Bloco de texto.
O trabalho feminino existe desde que as sociedades tribais começaram a se organizar. Cabia aos homens caçar e às mulheres o plantio, a colheita e os cuidados com o lar. A divisão de tarefas era demarcada pelas características físicas e pela força. Com o desenvolvimento, a divisão de trabalho por gênero continuou a existir de acordo com o conhecimento adquirido: homens exerciam o ofício de ferreiros, militares ou operários, e mulheres se dedicavam à casa e à educação de crianças.

Esta situação permaneceu até o início da Segunda Guerra Mundial, quando os homens seguiram para o front. As mulheres permaneceram nas cidades e assumiram lugares até então ocupados exclusivamente por eles. Os desdobramentos são conhecidos: as relações familiares sofreram modificações em sua dinâmica na medida em que, pelo menos no que diz respeito a trabalho, a mulher passa a ocupar o lugar do homem.

De certa maneira, ela - que tinha apenas papel de mãe, esposa e dona-de-casa - passa a ter a possibilidade de agregar outros papéis sociais, como o de trabalhadora e provedora. Em um primeiro momento, isso ocorreu devido a uma necessidade social. No entanto, a situação abriu um precedente sem volta, e hoje a mulher continua ocupando postos de trabalho.

Constituiu-se, então, um cenário permeado por um dilema que se faz presente até hoje: se a mulher fica longe de casa, quem cria as crianças? Da mesma maneira que o ato de prover foi partilhado entre homem e mulher, seria natural que o mesmo ocorresse com a responsabilidade de criar os filhos.

No entanto, apesar de os homens assumirem cada vez mais um papel ativo na criação dos filhos, muitas mulheres ainda sentem que o peso da responsabilidade de criá-los recai somente sobre os ombros dela. Sendo assim, frente a alguma dificuldade apresentada pelos filhos, como ir mal na escola ou uso de drogas, as mães - principalmente as que têm carreira profissional - podem ser tomadas pelo sentimento de culpa. No discurso coletivo, a chamada "culpa materna" já foi exclamada em dois extremos.

Um deles a responsabiliza por todos os males: "a criança vai mal na escola porque a mãe não cuida do filho, só se preocupa consigo mesma". O outro extremo a isenta de qualquer responsabilidade: "as mulheres não devem se culpar - elas têm de ter vida própria. Não é culpa da mãe que a criança não tira boas notas ou apresenta comportamento inadequado; o problema é do sistema escolar que é repressivo e não permite que a criança se expresse livremente". Vale ressaltar que a culpa pode ser definida como o sentimento de ser responsável por algo ruim ou desagradável que ocorre com outra pessoa, pelo sofrimento do outro.

Material extraído.
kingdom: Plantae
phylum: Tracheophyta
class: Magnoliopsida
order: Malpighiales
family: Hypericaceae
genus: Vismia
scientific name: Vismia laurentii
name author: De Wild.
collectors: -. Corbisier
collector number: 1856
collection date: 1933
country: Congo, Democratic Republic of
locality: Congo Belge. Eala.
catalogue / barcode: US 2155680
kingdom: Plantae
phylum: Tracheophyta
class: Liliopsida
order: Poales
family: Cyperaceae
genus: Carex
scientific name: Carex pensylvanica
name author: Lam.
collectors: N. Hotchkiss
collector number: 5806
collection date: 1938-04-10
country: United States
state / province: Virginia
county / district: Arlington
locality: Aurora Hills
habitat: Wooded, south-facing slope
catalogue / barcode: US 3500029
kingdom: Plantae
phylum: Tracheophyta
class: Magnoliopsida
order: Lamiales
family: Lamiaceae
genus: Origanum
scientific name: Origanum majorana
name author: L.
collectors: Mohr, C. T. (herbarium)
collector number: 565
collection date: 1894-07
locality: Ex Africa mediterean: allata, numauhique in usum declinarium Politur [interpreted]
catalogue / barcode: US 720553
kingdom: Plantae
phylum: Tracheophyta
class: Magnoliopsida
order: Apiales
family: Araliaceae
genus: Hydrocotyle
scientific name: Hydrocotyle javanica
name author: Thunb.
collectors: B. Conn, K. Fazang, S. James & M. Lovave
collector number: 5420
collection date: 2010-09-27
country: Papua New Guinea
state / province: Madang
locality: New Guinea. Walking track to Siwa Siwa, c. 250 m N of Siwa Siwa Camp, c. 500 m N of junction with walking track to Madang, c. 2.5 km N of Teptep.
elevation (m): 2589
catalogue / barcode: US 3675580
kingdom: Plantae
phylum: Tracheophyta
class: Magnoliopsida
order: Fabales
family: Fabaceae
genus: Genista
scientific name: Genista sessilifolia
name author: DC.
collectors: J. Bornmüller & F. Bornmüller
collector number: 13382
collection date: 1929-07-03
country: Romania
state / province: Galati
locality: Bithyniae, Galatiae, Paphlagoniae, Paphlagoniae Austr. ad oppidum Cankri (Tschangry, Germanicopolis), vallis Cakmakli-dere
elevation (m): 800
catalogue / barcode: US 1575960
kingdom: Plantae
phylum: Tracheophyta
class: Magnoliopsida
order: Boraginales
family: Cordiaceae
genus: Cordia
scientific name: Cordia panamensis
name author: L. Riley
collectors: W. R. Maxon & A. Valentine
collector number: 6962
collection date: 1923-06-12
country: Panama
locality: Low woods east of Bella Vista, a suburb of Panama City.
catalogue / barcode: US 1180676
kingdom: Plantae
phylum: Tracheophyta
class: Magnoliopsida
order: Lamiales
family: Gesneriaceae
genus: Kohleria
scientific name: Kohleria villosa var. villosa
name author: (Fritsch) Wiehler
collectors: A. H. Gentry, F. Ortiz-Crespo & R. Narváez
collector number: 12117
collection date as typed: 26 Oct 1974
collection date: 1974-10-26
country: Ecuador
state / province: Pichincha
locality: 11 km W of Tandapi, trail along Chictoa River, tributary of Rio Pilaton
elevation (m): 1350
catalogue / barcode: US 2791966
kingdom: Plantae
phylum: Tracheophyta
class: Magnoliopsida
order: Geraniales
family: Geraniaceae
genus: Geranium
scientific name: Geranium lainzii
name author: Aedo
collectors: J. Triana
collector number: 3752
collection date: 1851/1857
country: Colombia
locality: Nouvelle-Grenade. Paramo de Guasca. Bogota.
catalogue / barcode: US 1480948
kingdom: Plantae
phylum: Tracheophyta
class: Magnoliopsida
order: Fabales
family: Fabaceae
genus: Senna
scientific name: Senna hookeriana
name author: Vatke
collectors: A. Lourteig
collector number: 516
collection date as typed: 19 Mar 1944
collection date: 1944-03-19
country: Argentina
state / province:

Tarefas do exercício.
- A) Resuma em duas frases o texto sobre o trabalho feminino e a culpa materna.
- B) Dê seguimento ao texto sobre o trabalho feminino e a culpa materna a partir do ponto em que ele termina.

Respostas.
- A) Antes dedicada à casa e à educação das crianças, a mulher assumiu na Segunda Guerra Mundial postos até então ocupados exclusivamente por homens e passou a agregar os papéis de trabalhadora e provedora, situação que se mantém até hoje. Embora os homens assumam cada vez mais um papel ativo na criação dos filhos, muitas mães, sobretudo as que têm carreira profissional, sentem que essa responsabilidade recai só sobre elas e podem ser tomadas pela culpa diante das dificuldades dos filhos, uma "culpa materna" que o discurso coletivo já tratou em dois extremos: responsabilizá-las por todos os males ou isentá-las de qualquer responsabilidade.

- B)
A culpa pode gerar consequências que consistem em compensações desequilibradas para favorecer a vítima do sofrimento. No caso das relações entre mães e filhos, sugere-se que nenhum dos dois exemplos seja considerado verdadeiro. É fato que a mulher desempenha inúmeros papéis, e ela não precisa se sentir culpada por todas as dificuldades dos filhos pelo fato de não desempenhar o papel materno com exclusividade.

No entanto, ser mãe implica se responsabilizar por condições suficientemente boas de higiene, educação, saúde e manejo de situações com as quais a criança é incapaz de lidar. Ressalte-se que não é necessário que este papel seja desempenhado com exclusividade pela mulher; no entanto, uma mãe não deveria se eximir da atribuição. Quando a culpa surgir em momentos confusos ou repletos de julgamentos internos e externos, a mãe deve ser capaz de inserir a palavra "responsabilidade" no contexto.

Naturalmente, seu papel está acoplado à responsabilidade, sim, mas ela não é a única responsável pelas dificuldades dos filhos. Desta maneira, acredita-se que o sentimento de culpa repetitivo, que prejudica o desenvolvimento de mulheres e crianças e muitas vezes é gerado pelo dilema trabalho x maternidade, pode ser transformado
em atitudes que promovam o desenvolvimento de mães e filhos.